When the circulation to the new liver is established, the sudden increase in blood volume, acidosis, and hyperkalemia can produce tachyarrhythmias, or, more commonly, bradyarrhythmias. In addition to calcium chloride and sodium bicarbonate, inotropic support is also often required. Hyperfibrinolysis is commonly present and seems to be due to a marked increase in tissue plasminogen activator and a decrease in plasminogen activator inhibitor and α2-antiplasmin during the anhepatic phase. Fibrinolysis can be detected by point-of-care viscoelastic coagulation analysis. ϵ-Aminocaproic acid or tranexamic acid, which inhibit the formation of plasmin, may be indicated in those instances, but should not be used prophylactically.

What problems are encountered postoperatively?

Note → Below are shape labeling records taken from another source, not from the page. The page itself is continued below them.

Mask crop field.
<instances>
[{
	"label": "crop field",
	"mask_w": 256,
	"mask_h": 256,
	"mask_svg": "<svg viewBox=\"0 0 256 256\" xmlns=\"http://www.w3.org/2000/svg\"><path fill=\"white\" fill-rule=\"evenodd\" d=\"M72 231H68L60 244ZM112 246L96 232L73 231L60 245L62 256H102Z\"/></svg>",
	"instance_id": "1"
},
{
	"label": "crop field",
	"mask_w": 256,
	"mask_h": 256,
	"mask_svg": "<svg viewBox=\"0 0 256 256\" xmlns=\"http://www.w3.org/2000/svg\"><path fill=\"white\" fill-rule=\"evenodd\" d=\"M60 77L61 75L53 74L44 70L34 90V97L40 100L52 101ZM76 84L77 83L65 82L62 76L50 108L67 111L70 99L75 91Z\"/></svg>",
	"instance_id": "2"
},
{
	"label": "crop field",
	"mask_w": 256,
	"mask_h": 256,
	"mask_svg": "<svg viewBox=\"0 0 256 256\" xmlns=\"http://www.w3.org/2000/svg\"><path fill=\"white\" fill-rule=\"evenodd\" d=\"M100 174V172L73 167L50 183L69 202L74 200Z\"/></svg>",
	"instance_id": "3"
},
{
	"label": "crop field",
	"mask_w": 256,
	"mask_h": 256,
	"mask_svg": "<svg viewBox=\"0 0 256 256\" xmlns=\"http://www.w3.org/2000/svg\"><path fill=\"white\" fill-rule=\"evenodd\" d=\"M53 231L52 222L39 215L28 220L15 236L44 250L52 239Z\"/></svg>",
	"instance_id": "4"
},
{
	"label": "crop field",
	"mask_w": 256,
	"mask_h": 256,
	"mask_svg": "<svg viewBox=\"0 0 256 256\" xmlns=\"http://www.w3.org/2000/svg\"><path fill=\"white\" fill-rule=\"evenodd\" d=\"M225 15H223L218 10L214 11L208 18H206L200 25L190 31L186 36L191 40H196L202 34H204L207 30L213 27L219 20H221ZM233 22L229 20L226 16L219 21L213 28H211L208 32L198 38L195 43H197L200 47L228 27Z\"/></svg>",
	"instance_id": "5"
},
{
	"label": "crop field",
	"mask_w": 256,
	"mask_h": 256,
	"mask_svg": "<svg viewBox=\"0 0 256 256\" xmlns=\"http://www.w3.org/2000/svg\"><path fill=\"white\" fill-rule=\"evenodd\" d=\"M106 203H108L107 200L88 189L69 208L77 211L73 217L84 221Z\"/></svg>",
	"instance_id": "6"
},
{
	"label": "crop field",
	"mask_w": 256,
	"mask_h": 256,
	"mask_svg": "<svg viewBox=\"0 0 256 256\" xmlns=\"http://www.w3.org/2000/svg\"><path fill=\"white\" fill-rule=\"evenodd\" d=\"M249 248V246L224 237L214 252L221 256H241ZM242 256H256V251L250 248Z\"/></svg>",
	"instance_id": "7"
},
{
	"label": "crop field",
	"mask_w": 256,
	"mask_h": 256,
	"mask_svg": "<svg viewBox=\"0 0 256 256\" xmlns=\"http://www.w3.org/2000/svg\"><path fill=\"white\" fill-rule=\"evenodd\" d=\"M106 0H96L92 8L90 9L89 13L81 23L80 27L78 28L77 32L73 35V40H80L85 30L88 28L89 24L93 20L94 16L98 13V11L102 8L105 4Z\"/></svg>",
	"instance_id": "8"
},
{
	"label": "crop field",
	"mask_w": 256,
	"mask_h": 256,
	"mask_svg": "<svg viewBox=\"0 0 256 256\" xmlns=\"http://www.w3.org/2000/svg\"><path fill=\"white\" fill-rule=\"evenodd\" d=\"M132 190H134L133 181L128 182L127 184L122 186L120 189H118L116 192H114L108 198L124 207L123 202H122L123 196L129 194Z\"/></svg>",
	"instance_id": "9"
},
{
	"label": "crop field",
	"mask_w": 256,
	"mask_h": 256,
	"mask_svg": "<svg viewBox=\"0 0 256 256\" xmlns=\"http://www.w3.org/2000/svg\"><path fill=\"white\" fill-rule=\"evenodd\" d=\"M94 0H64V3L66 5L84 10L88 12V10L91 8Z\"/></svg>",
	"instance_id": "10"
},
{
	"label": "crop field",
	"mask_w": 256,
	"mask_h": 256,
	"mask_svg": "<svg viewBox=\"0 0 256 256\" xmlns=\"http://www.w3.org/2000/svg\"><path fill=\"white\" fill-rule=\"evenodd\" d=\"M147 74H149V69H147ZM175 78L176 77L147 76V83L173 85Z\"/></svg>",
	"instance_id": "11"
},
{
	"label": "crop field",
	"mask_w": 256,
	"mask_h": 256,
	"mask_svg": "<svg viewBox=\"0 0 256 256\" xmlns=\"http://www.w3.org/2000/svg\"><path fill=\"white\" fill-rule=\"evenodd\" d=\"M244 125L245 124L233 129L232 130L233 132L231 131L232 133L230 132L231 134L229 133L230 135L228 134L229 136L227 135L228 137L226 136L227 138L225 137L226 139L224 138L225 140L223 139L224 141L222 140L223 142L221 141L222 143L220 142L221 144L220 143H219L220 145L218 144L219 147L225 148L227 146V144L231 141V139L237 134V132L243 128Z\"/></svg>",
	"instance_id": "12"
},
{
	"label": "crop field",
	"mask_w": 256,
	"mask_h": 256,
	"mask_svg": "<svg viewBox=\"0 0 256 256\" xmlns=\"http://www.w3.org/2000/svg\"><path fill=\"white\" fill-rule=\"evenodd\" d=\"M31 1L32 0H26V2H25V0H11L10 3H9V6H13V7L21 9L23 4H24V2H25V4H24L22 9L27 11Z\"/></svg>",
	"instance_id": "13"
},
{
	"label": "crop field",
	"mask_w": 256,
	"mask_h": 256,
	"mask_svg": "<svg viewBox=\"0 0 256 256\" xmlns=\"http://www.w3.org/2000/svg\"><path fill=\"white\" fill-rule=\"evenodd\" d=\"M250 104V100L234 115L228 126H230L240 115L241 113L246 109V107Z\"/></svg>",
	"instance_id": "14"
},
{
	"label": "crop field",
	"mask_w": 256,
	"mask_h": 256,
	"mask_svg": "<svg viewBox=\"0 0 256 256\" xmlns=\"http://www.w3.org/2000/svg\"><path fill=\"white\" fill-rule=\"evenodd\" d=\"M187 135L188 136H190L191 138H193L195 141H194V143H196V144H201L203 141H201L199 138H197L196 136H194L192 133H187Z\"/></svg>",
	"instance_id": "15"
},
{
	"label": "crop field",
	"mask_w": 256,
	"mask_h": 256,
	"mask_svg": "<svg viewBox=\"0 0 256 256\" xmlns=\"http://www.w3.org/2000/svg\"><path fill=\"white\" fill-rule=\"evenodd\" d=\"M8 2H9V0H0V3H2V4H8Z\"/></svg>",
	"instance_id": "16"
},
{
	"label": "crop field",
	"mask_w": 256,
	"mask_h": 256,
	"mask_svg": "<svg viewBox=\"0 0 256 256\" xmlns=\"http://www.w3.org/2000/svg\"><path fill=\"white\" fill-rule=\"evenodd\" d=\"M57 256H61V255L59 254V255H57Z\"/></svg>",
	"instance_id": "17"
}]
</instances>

Patients often have an uncomplicated postoperative course, and, after a sufficient period of observation in the postanesthesia care unit, may be transferred directly to the nursing unit designed for liver transplant patients. Problems to anticipate include persistent hemorrhage, fluid overload, metabolic abnormalities (particularly metabolic alkalosis and hypokalemia), respiratory failure, pleural effusions, acute kidney injury or failure, systemic infections, and surgical complications (eg, bile leaks or stricture, or thrombosis of the hepatic or portal vessels). The last two complications may be suspected during Doppler ultrasound and are confirmed by angiography. Neurological complications include seizures, intracranial hemorrhage, encephalopathy, central pontine myelinolysis from a sudden increase in serum sodium, and immunosuppressant-related neurotoxicity. Kidney dysfunction is often multifactorial in origin; contributory factors include periods of hypotension, impaired renal perfusion when the inferior vena cava is clamped (resulting in high pressures in the renal veins), and cyclosporine or antibiotic nephropathy. Measurement of immunosuppressant levels may be helpful in avoiding toxicity.

Prophylactic antibiotics and antifungal agents are routinely given in many centers because of a high incidence of infections.

Graft function is usually monitored by the PT, serum bilirubin, aminotransferase activity, and serum lactate measurements. Diagnosis requires liver biopsy.